* YOUR ASSIGNMENT *
Copy, from the entries below, each line where the word "absolute" can be found.

[RECORDS — start]

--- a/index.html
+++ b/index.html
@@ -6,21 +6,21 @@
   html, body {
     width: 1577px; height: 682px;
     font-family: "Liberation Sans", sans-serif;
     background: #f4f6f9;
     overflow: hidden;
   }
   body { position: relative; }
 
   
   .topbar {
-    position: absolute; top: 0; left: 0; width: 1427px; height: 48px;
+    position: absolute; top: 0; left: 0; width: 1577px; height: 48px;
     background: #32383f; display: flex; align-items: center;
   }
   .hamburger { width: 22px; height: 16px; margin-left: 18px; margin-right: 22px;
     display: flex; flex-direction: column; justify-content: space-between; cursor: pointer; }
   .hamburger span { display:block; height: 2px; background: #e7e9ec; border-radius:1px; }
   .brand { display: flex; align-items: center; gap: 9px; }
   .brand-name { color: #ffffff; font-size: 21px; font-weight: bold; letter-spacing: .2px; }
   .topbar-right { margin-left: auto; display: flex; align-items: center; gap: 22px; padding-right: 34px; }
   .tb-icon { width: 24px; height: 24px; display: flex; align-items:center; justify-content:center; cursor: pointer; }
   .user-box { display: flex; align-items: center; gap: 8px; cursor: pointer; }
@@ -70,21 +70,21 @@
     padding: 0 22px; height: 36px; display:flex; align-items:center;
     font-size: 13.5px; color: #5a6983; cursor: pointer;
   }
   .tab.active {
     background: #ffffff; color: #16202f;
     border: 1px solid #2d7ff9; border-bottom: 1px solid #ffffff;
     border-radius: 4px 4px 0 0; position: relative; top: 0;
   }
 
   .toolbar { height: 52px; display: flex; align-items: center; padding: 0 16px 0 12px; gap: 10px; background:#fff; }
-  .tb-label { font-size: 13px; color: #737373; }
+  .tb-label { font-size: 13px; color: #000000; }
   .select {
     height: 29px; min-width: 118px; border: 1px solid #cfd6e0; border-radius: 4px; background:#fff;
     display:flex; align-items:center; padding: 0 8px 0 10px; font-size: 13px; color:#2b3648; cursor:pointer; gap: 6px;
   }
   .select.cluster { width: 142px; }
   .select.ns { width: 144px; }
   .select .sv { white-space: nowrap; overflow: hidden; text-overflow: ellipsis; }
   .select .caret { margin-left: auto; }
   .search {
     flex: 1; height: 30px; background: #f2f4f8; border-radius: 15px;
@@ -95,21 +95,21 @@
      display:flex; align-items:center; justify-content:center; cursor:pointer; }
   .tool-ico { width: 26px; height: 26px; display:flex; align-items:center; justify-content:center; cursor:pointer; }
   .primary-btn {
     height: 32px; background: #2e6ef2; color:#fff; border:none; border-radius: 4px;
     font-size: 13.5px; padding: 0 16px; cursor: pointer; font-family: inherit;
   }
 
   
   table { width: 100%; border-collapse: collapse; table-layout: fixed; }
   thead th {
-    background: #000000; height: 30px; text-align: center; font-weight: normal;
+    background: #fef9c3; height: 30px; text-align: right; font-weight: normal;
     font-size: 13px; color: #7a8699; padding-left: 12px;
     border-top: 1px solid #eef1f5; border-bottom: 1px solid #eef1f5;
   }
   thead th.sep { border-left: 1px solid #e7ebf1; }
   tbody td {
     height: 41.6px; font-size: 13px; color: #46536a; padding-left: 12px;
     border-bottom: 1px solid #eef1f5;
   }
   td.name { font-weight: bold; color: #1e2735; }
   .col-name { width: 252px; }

[RECORDS — finish]
[RECORDS — start]

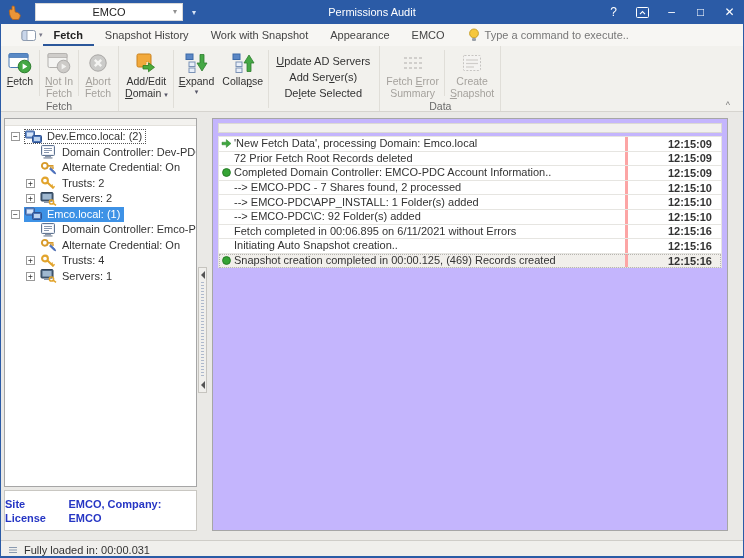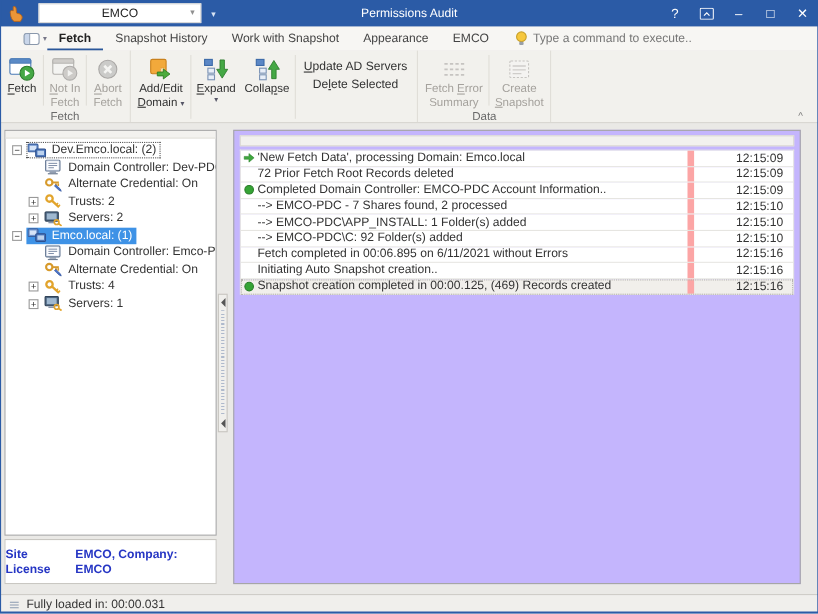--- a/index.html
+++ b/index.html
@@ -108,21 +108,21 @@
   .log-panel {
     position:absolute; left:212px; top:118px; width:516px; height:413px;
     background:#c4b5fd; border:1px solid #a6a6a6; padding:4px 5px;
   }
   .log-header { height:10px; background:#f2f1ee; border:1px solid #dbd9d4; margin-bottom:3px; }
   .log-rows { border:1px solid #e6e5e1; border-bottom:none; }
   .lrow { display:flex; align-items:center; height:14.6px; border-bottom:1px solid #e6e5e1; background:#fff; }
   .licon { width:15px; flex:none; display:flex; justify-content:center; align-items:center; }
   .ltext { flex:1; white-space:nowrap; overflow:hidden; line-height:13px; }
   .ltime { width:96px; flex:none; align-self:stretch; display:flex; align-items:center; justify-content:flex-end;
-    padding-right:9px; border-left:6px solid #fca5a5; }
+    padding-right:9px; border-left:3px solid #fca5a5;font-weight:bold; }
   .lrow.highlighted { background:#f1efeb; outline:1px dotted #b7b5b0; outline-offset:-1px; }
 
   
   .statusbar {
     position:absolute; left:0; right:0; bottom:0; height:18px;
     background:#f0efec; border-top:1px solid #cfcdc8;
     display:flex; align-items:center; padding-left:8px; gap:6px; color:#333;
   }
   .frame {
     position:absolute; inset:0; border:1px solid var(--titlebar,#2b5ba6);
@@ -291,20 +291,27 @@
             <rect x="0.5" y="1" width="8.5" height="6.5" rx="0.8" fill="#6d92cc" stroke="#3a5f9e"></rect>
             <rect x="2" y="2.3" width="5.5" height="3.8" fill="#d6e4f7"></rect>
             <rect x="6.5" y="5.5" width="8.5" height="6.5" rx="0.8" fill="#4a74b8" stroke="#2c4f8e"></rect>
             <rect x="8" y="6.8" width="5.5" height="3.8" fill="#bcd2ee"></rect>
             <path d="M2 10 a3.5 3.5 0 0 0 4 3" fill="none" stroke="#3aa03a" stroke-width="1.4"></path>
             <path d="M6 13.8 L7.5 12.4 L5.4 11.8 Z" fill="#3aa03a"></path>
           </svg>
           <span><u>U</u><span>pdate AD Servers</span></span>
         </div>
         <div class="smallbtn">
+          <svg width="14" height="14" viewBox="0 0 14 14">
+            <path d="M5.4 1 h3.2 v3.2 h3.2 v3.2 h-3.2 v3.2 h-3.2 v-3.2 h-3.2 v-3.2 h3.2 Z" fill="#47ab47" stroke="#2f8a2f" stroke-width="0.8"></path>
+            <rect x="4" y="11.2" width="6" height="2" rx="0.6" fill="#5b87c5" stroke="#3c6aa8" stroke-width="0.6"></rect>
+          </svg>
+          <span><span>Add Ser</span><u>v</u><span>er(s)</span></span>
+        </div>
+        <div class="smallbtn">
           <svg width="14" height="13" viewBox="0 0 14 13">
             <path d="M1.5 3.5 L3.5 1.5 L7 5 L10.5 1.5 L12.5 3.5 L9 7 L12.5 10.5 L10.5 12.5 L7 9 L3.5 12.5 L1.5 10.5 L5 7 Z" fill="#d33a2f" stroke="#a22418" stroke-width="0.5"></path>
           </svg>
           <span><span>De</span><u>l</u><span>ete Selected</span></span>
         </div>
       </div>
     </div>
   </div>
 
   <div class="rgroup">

[RECORDS — finish]

* YOUR SOLUTION *
-    position: absolute; top: 0; left: 0; width: 1427px; height: 48px;
+    position: absolute; top: 0; left: 0; width: 1577px; height: 48px;
     position:absolute; left:212px; top:118px; width:516px; height:413px;
     position:absolute; left:0; right:0; bottom:0; height:18px;
     position:absolute; inset:0; border:1px solid var(--titlebar,#2b5ba6);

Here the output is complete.